The authors found that while the treatment policy approach slightly overestimated the median PFS, which was expected since the assessments were conducted after the shutdown period, the statistical power was not affected. In contrast, the hypothetical strategy approach overestimated the median PFS times to a greater extent, and the smaller number of events decreased the statistical power. In a case against censoring, the authors conclude that the treatment policy strategy should remain the primary method of assessment, with Woodford calling it a logical conclusion.

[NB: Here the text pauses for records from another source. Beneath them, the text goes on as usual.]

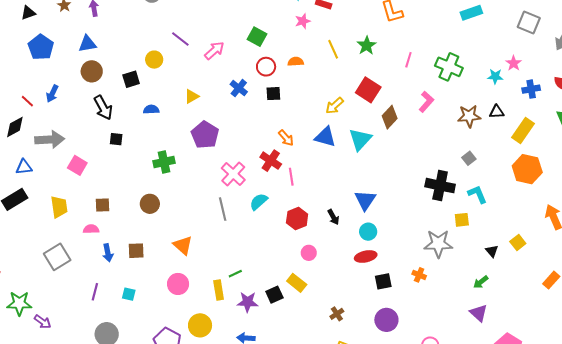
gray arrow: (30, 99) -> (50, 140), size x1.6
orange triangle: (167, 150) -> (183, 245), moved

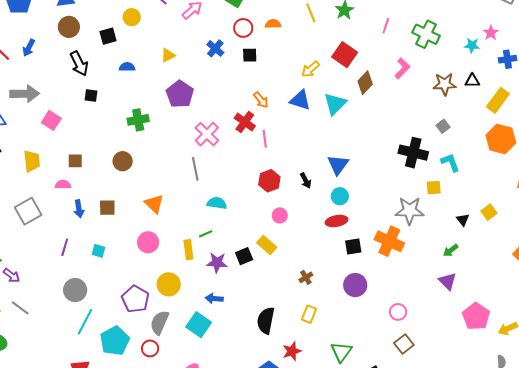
cyan semicircle: (259, 202) -> (217, 203), moved, turned 48
orange cross: (419, 275) -> (389, 241), size x2.0

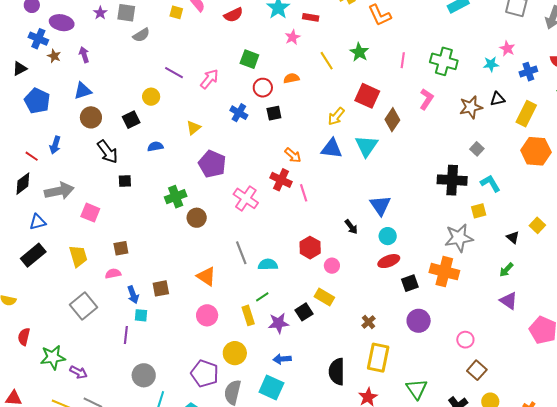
brown circle: (123, 161) -> (197, 218), moved
gray line: (195, 169) -> (241, 253), moved
red hexagon: (269, 181) -> (310, 248), moved
cyan square: (99, 251) -> (141, 315), moved
yellow rectangle: (309, 314) -> (378, 358), size x1.6

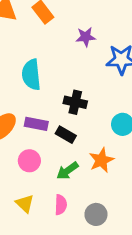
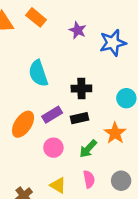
purple star: (86, 37) -> (78, 30), turned -30
purple rectangle: (36, 124) -> (52, 115), turned -30
black rectangle: (66, 135) -> (80, 118), turned -30

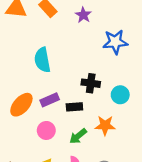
purple star: (78, 30) -> (83, 15), moved
black cross: (81, 88) -> (91, 83), moved
orange star: (115, 133) -> (105, 125), turned 30

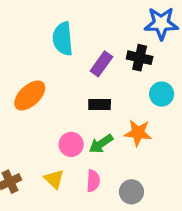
black cross: (91, 83) -> (140, 58), moved
purple rectangle: (50, 100) -> (101, 64), moved, turned -36
pink circle: (46, 130) -> (71, 144), moved

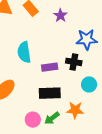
purple rectangle: (101, 64) -> (50, 67), turned 49
black rectangle: (100, 104) -> (50, 93), size x1.5

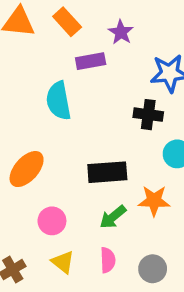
purple rectangle: (50, 67) -> (91, 61), moved
pink circle: (33, 120) -> (52, 221), moved

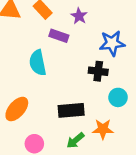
purple rectangle: (91, 61) -> (59, 36), turned 30

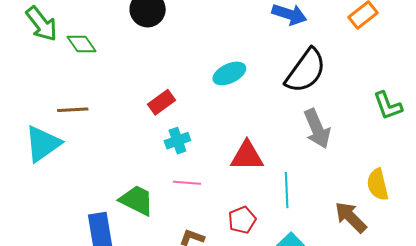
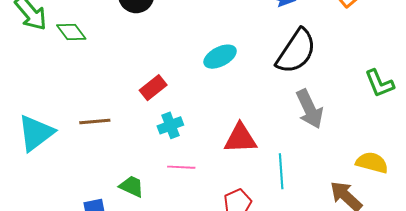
brown line: (73, 110) -> (95, 121), moved
yellow semicircle: (378, 185) -> (372, 163), turned 120
green trapezoid: (137, 200) -> (132, 186), size x0.7

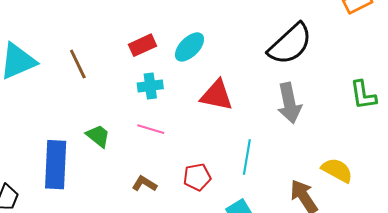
cyan ellipse: (220, 57) -> (189, 47), moved, turned -32
brown line: (95, 121) -> (78, 64), turned 56
red triangle: (240, 138) -> (217, 95), moved

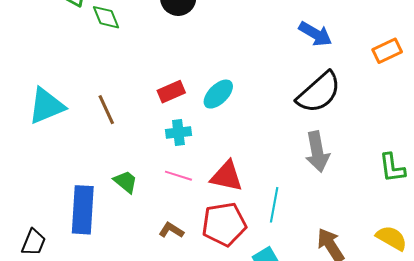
red triangle: (217, 95) -> (227, 176), moved
green L-shape: (363, 95) -> (392, 168), moved
yellow semicircle: (337, 170) -> (391, 238), moved
red pentagon: (197, 177) -> (224, 224), size x1.6

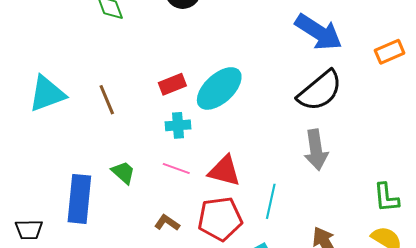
blue arrow: (315, 34) -> (319, 32), size x1.4
cyan ellipse: (218, 94) -> (219, 88), size x1.5
green L-shape: (392, 168) -> (386, 198), moved
black trapezoid: (33, 242) -> (29, 230), turned 64

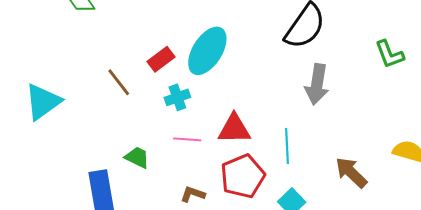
brown line: (107, 100) -> (119, 82), moved
gray arrow: (316, 150) -> (317, 84), turned 33
green L-shape: (386, 198) -> (389, 54), moved

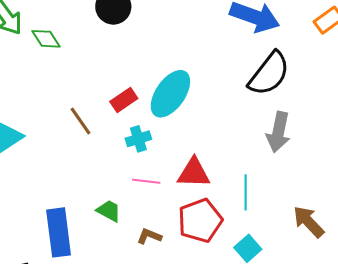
green trapezoid: (137, 157) -> (109, 211), moved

Endpoints affected by the pandemic
Time-to-event endpoint sensitivity to disruptions poses a scenario with potentially misleading data coming from clinical trials that were conducted during the pandemic. According to GlobalData’s Clinical Trials Database, 863 industry-sponsored clinical trials with PFS as a primary endpoint were initiated between 1 June, 2019 and 31 December, 2021. AstraZeneca is leading the list of top 10 sponsors measuring PFS throughout the pandemic, with 47 clinical trials. GlobalData is the parent company of Clinical Trials Arena.
PFS is not the only endpoint that was affected by the Covid-19 pandemic. Woodford explains that any time-to-event endpoint that required measurements that could not be attended could be prone to error, such as time to second progression (PFS-2) or time to second subsequent therapy (TSST).
Overall survival (OS) is easier to verify than PFS. However, in the context of the pandemic, patients could have died because of SARS-CoV-2 infection and not their disease, potentially affecting the data reliability as well, she says.
“One would hope that the presentations and publications of the data that follow would mention if there were significant effects caused by the pandemic and missed visits,” Woodford notes.